Павло ходил еще по делам и вернулся, когда все уже было готово.

— Наташа будет, — заявил он, — забежит только в кассу получить письма.

Сумерки сгущались, а угол, озаренный свечой да лампадой, выделялся из неприветливой мглы.

Наконец и стол был накрыт и на нем уставлены на тарелочках, мисочках и в горшках святочные снеди, среди которых возвышалась и бутылка пива.

Ждут счастливые супруги Наташу, а ее нет и нет! Уже дворе стало темно, уже проснулась и Роночка и, изумленная роскошью, полезла на стул… как вдруг раздались торопливые шаги, и в комнату не вошла, а вбежала… бледная, растерянная, с потускневшим от ужаса взором средних лет девушка… Она шаталась, и, не ухватись за спинку кровати, наверное б, упала…

— Что с вами, родненькая? — бросились к ней Зорины.

— Брат пустит себе пулю в лоб… и я не могу спасти… один… нас всего только… на свете!

Она задыхалась. Ей дали воды. У Зориной нашлись и гофманские капли.

— Вот пишет, — продолжала через несколько мгновений Степанова, — занял товарищу — мать умирала… десять рублей… из казенной кассы… а товарищ заразился тифом и сам слег… Теперь к первому — ревизия… пополнить нечем… Умоляет, чтобы помогла… иначе позор и смерть! Я его знаю: он не врет, не перенесет… и я ничего не могу сделать… Заслужила — и не дают… Нищая я, ничтожная тварь! А он ждет от сестры, — ломала она руки и металась от нестерпимых терзаний.

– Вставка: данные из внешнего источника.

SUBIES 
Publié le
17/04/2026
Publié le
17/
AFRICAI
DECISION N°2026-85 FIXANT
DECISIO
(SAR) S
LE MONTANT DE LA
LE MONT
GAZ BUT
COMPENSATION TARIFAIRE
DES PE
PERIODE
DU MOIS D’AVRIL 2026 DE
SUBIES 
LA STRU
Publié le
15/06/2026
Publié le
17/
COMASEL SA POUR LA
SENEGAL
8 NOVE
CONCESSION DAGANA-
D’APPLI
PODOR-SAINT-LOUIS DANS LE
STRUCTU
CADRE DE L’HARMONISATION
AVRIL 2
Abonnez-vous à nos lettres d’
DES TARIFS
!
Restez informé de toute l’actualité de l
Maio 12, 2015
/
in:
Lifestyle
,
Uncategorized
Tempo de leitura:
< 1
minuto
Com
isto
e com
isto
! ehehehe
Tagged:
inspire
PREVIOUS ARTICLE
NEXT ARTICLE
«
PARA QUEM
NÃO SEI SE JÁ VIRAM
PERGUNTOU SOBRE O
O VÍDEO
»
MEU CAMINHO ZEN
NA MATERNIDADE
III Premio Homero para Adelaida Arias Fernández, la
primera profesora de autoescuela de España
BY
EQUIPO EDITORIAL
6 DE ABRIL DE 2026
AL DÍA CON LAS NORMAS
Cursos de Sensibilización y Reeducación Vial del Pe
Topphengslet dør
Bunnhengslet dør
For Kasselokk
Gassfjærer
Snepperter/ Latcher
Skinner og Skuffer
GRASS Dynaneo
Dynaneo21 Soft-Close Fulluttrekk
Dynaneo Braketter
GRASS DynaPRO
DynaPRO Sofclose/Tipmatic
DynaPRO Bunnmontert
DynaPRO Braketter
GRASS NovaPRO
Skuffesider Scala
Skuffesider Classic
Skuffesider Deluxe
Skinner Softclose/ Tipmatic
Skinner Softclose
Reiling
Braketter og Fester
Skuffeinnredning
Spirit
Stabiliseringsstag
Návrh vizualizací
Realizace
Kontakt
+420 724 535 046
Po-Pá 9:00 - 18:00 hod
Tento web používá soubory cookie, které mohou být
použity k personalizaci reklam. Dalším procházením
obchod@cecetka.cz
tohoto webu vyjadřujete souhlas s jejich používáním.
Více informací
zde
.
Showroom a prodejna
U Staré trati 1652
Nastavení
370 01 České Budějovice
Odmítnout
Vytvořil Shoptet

— Успокойтесь, Наташа, — заговорил потрясенный Павло. — Не звери же все? В таком горе должны помочь! Я побегу к директору… Я вырву у него из горла! А вам советую отправиться к Борецкой: она ведь огромные получает оклады и бравирует защитой малых… Нет! воспряньте духом: найдутся! Идем!

— Скажите ей, что я ручаюсь за вас, мое серденько, — обняла горячо Степанову Зорина.

Обласканная, ободренная, со вспыхнувшей надеждой в глазах вышла несчастная вместе с Павлом. Зорина замерла у дверей: тупое предчувствие защемило ей сердце, что вряд ли они найдут где-либо деньги: ведь десять рублей в такую полосу общей нужды — громадная сумма! Одна Борецкая, пожалуй, могла бы; но кто ее знает, — взбалмошная она: все у нее зависит от минуты, от настроения!.. "Ну, а если нигде не найдут? Боже! Неужели же им пропадать? Неужели спасения нет? Ах, чем бы помочь?" — напрягла она мысли до боли… И вдруг сверкнуло в ее голове молнией — а копилка?! Зорина с ужасом оглянулась: озаренная свечой и лампадой, копилка сияла. Роночка тихо сидела на полу, словно пораженная тоже горем…

"Неужели же отдать ей все? Больше двух лет по грошу… Все мечты были в ней, все надежды… и вдруг оборвать их, обрезать? Но и там ведь слепой ужас… Ой, владычица моя!" — боролась она, чувствуя, как холодное лезвие медленно погружается в ее сердце… Зорина стиснула руки до боли и перевела затуманенный слезой взор на малютку.

— Что ты, крохотка? — двинулась она к ребенку.

— Жалко тетю… цукелки ма… — пролепетала малютка.

Этот бессознательный отзвук детского сердца порешил сразу борьбу Зориной.

Вошел муж ее, мрачный, раздраженный до бешенства.

— Дерево, камень! — крикнул он исступленно… И сразу умолк, завидя Степанову.